Train the model and give the training history.
"""
if train_with_mixed_data:
history = model.fit_generator(train_mix_dataloader, validation_data = val_mix_dataloader,callbacks = callbacks,verbose = False,epochs = 200)
else:
history = model.fit_generator(train_dataloader, validation_data = val_mix_dataloader,callbacks = callbacks,verbose = False,epochs = 200)
"""
Logg the results
"""
#x_mix, y_mix = mixup_data( x_val, y_val)
#mix_loss, mix_acc = model.evaluate( x_mix, y_mix )
#test_loss, test_acc = model.evaluate( x_val, y_val )
ind_max = np.argmax(history.history['val_accuracy'])
train_acc = history.history['accuracy'][ind_max]
val_acc = history.history['val_accuracy'][ind_max]
tune.report(mean_loss=train_acc,val_mix_accuracy = val_acc)
The global hyperparameters that we need for training.
img_height,img_width,channels = 28,28,1
batch_size = 50
alpha = 0.2
num_classes = 10
The cell that runs the code. In order to train the different models in parallel, we use the ray.tune package that will schedule the training and split the available resources to the various workers.
# Limit the number of rows.
reporter = CLIReporter(max_progress_rows=10)
# Add a custom metric column, in addition to the default metrics.
# Note that this must be a metric that is returned in your training results.
reporter.add_metric_column("val_mix_accuracy")
#reporter.add_metric_column("test_accuracy")
#config = {"number_conv" : 3,"number_dense" : 5}
#training_function(config)
#get_data_loaders()
analysis = tune.run(
training_function,
config={
"number_conv": tune.grid_search(np.arange(2,5,1).tolist()),
"number_dense": tune.grid_search(np.arange(0,3,1).tolist()),
"train_with_mixed_data": tune.grid_search([True,False])
},
local_dir='ray_results',
progress_reporter=reporter)
print("Best config: ", analysis.get_best_config(
metric="mean_loss", mode="max"))
#Get a dataframe for analyzing trial results.
df = analysis.results_df
#print(df)
df
Conclusion
From the dataframe of the results shown above, we can see the accuracy on the validation dataset for the different settings.
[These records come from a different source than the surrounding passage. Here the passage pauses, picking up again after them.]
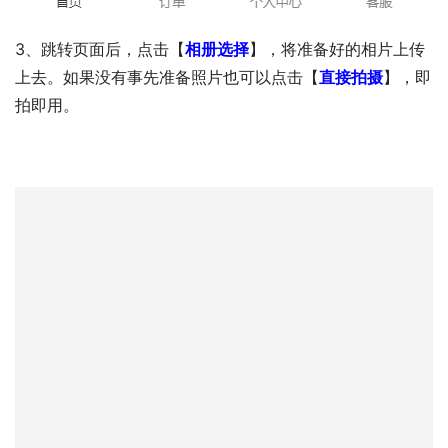
3、跳转页面后，点击【
相册选择
】，将准备好的相片上传
上去。如果没有事先准备照片也可以点击【
直接拍摄
】，即
拍即用。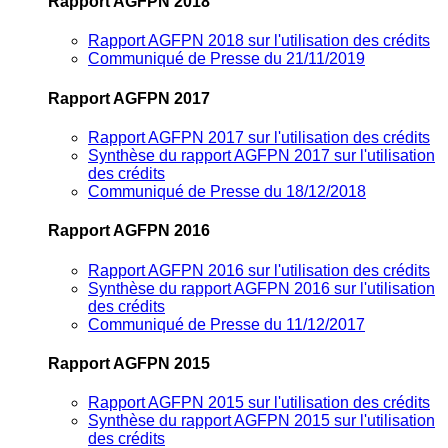
Rapport AGFPN 2018
Rapport AGFPN 2018 sur l'utilisation des crédits
Communiqué de Presse du 21/11/2019
Rapport AGFPN 2017
Rapport AGFPN 2017 sur l'utilisation des crédits
Synthèse du rapport AGFPN 2017 sur l'utilisation
des crédits
Communiqué de Presse du 18/12/2018
Rapport AGFPN 2016
Rapport AGFPN 2016 sur l'utilisation des crédits
Synthèse du rapport AGFPN 2016 sur l'utilisation
des crédits
Communiqué de Presse du 11/12/2017
Rapport AGFPN 2015
Rapport AGFPN 2015 sur l'utilisation des crédits
Synthèse du rapport AGFPN 2015 sur l'utilisation
des crédits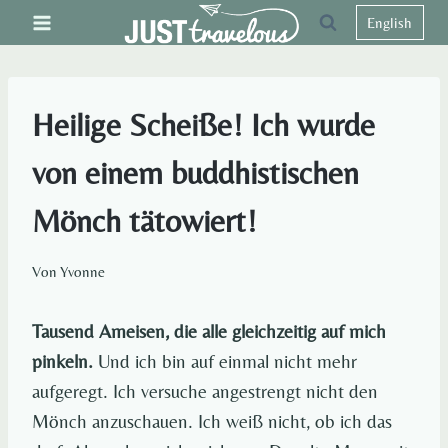
Zum
English
Inhalt
springen
Heilige Scheiße! Ich wurde
von einem buddhistischen
Mönch tätowiert!
Von
Yvonne
Tausend Ameisen, die alle gleichzeitig auf mich
pinkeln.
Und ich bin auf einmal nicht mehr
aufgeregt. Ich versuche angestrengt nicht den
Mönch anzuschauen. Ich weiß nicht, ob ich das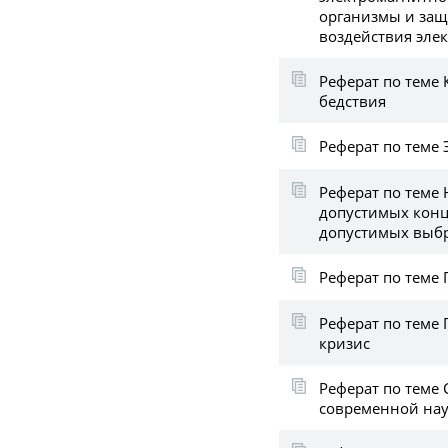
организмы и защ
воздействия элек
Реферат по теме
бедствия
Реферат по теме
Реферат по теме
допустимых конц
допустимых выб
Реферат по теме 
Реферат по теме
кризис
Реферат по теме
современной нау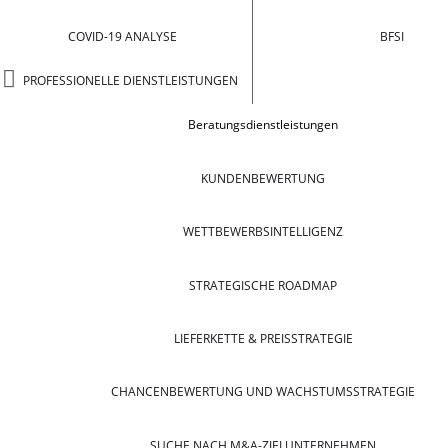
COVID-19 ANALYSE
BFSI
PROFESSIONELLE DIENSTLEISTUNGEN
Beratungsdienstleistungen
KUNDENBEWERTUNG
WETTBEWERBSINTELLIGENZ
STRATEGISCHE ROADMAP
LIEFERKETTE & PREISSTRATEGIE
CHANCENBEWERTUNG UND WACHSTUMSSTRATEGIE
SUCHE NACH M&A-ZIELUNTERNEHMEN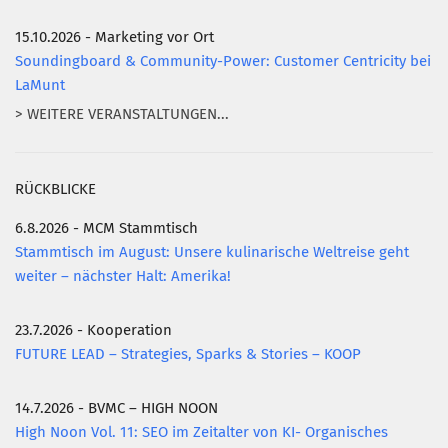
15.10.2026 - Marketing vor Ort
Soundingboard & Community-Power: Customer Centricity bei
LaMunt
> WEITERE VERANSTALTUNGEN...
RÜCKBLICKE
6.8.2026 - MCM Stammtisch
Stammtisch im August: Unsere kulinarische Weltreise geht
weiter – nächster Halt: Amerika!
23.7.2026 - Kooperation
FUTURE LEAD – Strategies, Sparks & Stories – KOOP
14.7.2026 - BVMC – HIGH NOON
High Noon Vol. 11: SEO im Zeitalter von KI- Organisches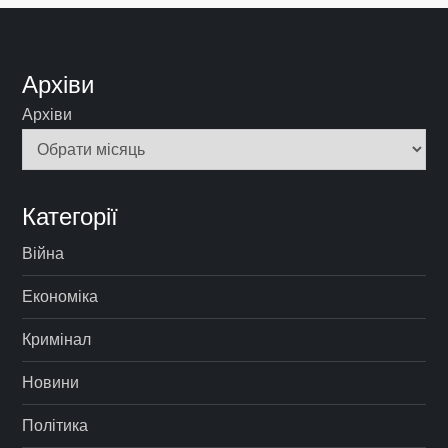
Архіви
Архіви
Категорії
Війна
Економіка
Кримінал
Новини
Політика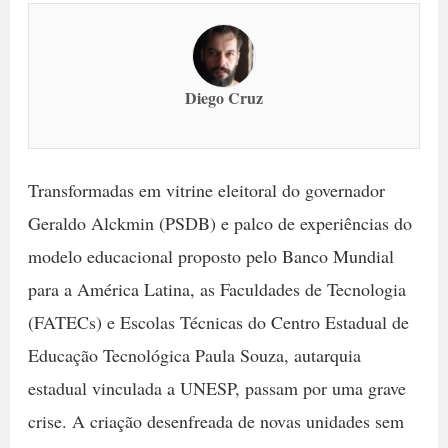
Diego Cruz
Transformadas em vitrine eleitoral do governador
Geraldo Alckmin (PSDB) e palco de experiências do
modelo educacional proposto pelo Banco Mundial
para a América Latina, as Faculdades de Tecnologia
(FATECs) e Escolas Técnicas do Centro Estadual de
Educação Tecnológica Paula Souza, autarquia
estadual vinculada a UNESP, passam por uma grave
crise. A criação desenfreada de novas unidades sem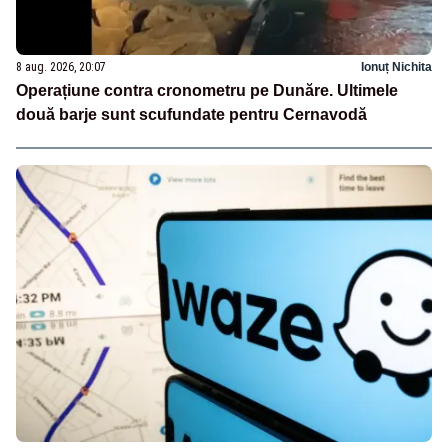
8 aug. 2026, 20:07
Ionuț Nichita
Operațiune contra cronometru pe Dunăre. Ultimele
două barje sunt scufundate pentru Cernavodă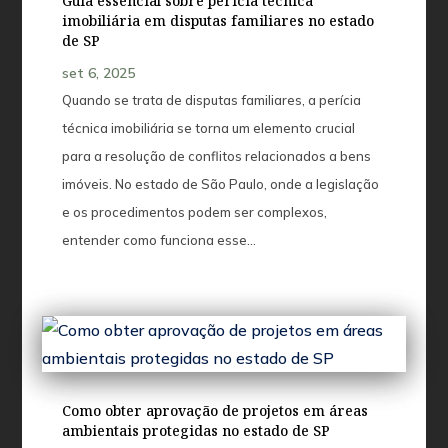
Guia essencial sobre perícia técnica
imobiliária em disputas familiares no estado
de SP
set 6, 2025
Quando se trata de disputas familiares, a perícia
técnica imobiliária se torna um elemento crucial
para a resolução de conflitos relacionados a bens
imóveis. No estado de São Paulo, onde a legislação
e os procedimentos podem ser complexos,
entender como funciona esse...
Como obter aprovação de projetos em áreas
ambientais protegidas no estado de SP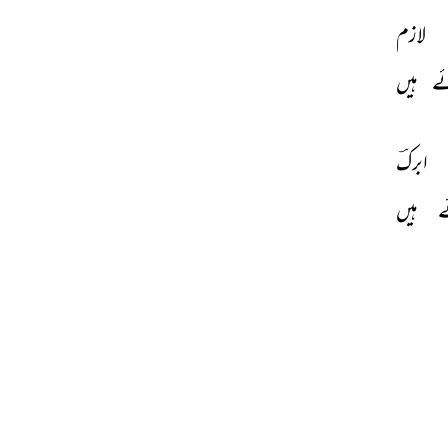
لازم 
ے 
ہیں 
ابرکؔ 
 
ہیں 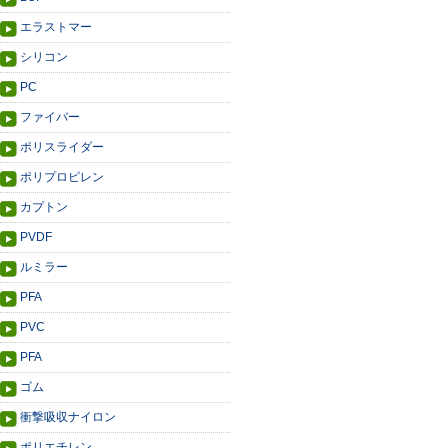
エラストマー
シリコン
PC
ファイバー
ポリスライダー
ポリプロピレン
カプトン
PVDF
ルミラー
PFA
PVC
PFA
ゴム
衝撃吸収ナイロン
ポリエチレン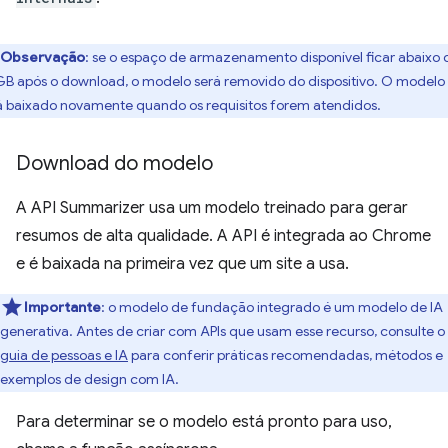
Observação
: se o espaço de armazenamento disponível ficar abaixo 
GB após o download, o modelo será removido do dispositivo. O modelo
á baixado novamente quando os requisitos forem atendidos.
Download do modelo
A API Summarizer usa um modelo treinado para gerar
resumos de alta qualidade. A API é integrada ao Chrome
e é baixada na primeira vez que um site a usa.
Importante
: o modelo de fundação integrado é um modelo de IA
generativa. Antes de criar com APIs que usam esse recurso, consulte o
guia de pessoas e IA
para conferir práticas recomendadas, métodos e
exemplos de design com IA.
Para determinar se o modelo está pronto para uso,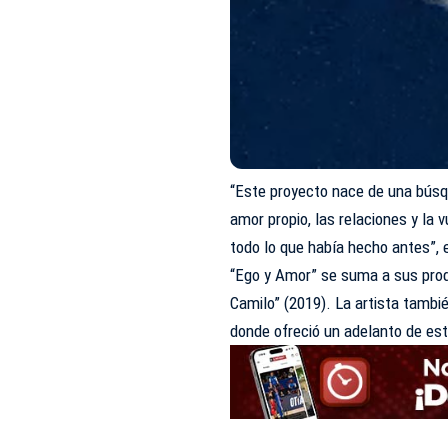
“Este proyecto nace de una búsq
amor propio, las relaciones y la v
todo lo que había hecho antes”, e
“Ego y Amor” se suma a sus prod
Camilo” (2019). La artista tambi
donde ofreció un adelanto de es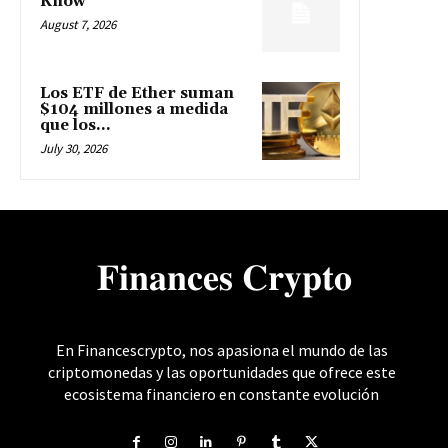
Know
August 7, 2026
Los ETF de Ether suman
$104 millones a medida
que los...
July 30, 2026
𝐅𝐢𝐧𝐚𝐧𝐜𝐞𝐬 𝐂𝐫𝐲𝐩𝐭𝐨
En Financescrypto, nos apasiona el mundo de las
criptomonedas y las oportunidades que ofrece este
ecosistema financiero en constante evolución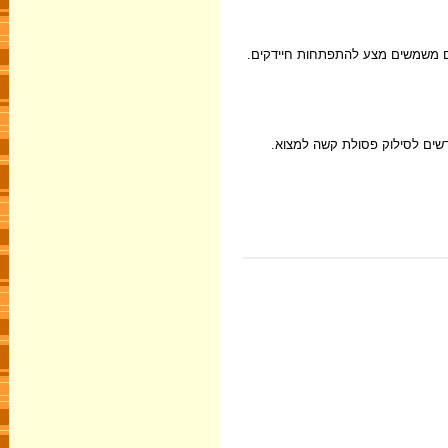
קים משמשים מצע להתפתחות חיידקים.
דשים לסילוק פסולת קשה למצוא.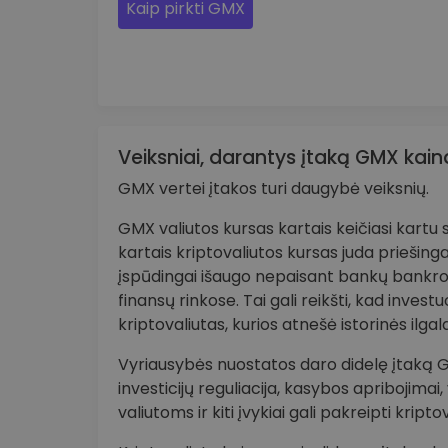
Kaip pirkti GMX
Veiksniai, darantys įtaką GMX kain
GMX vertei įtakos turi daugybė veiksnių.
GMX valiutos kursas kartais keičiasi kartu
kartais kriptovaliutos kursas juda priešinga
įspūdingai išaugo nepaisant bankų bankr
finansų rinkose. Tai gali reikšti, kad invest
kriptovaliutas, kurios atnešė istorinės ilga
Vyriausybės nuostatos daro didelę įtaką GMX
investicijų reguliacija, kasybos apribojima
valiutoms ir kiti įvykiai gali pakreipti krip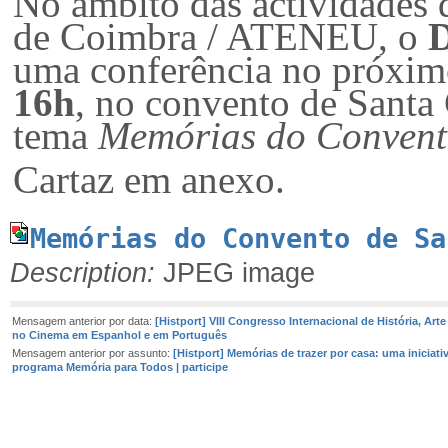
No âmbito das actividades
de Coimbra / ATENEU, o
D
uma conferência no próxi
16h
, no convento de Santa
tema
Memórias do Convent
Cartaz em anexo.
Memórias do Convento de Sa
Description:
JPEG image
Mensagem anterior por data:
[Histport] VIII Congresso Internacional de História, Arte
no Cinema em Espanhol e em Português
Mensagem anterior por assunto:
[Histport] Memórias de trazer por casa: uma iniciati
programa Memória para Todos | participe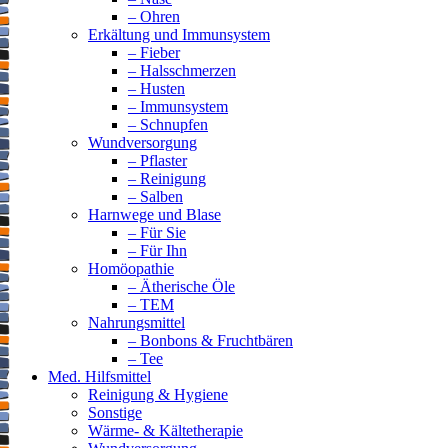
– Ohren
Erkältung und Immunsystem
– Fieber
– Halsschmerzen
– Husten
– Immunsystem
– Schnupfen
Wundversorgung
– Pflaster
– Reinigung
– Salben
Harnwege und Blase
– Für Sie
– Für Ihn
Homöopathie
– Ätherische Öle
– TEM
Nahrungsmittel
– Bonbons & Fruchtbären
– Tee
Med. Hilfsmittel
Reinigung & Hygiene
Sonstige
Wärme- & Kältetherapie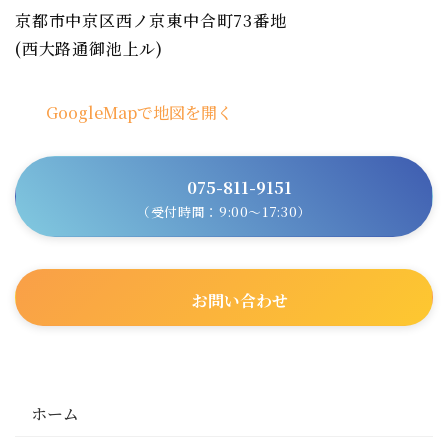
京都市中京区西ノ京東中合町73番地
(西大路通御池上ル)
GoogleMapで地図を開く
075-811-9151
（受付時間：9:00～17:30）
お問い合わせ
ホーム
If we compare the runs with mixup against those without mixup for the different network architectures, we can investigate how much of an effect the mixup implementation has. As we can see, one of the runs did not converge at all. By not including that run, we can see that the average difference off accuracy is 0.01 to the advantage of unmixed data. Without any statistical analysis, we assume this difference is practically zero. Our reasoning to why we don't see any impact of mixup in this simulation is that MNIST is such an easy task to train on that a mixup of the data will not affect the results much.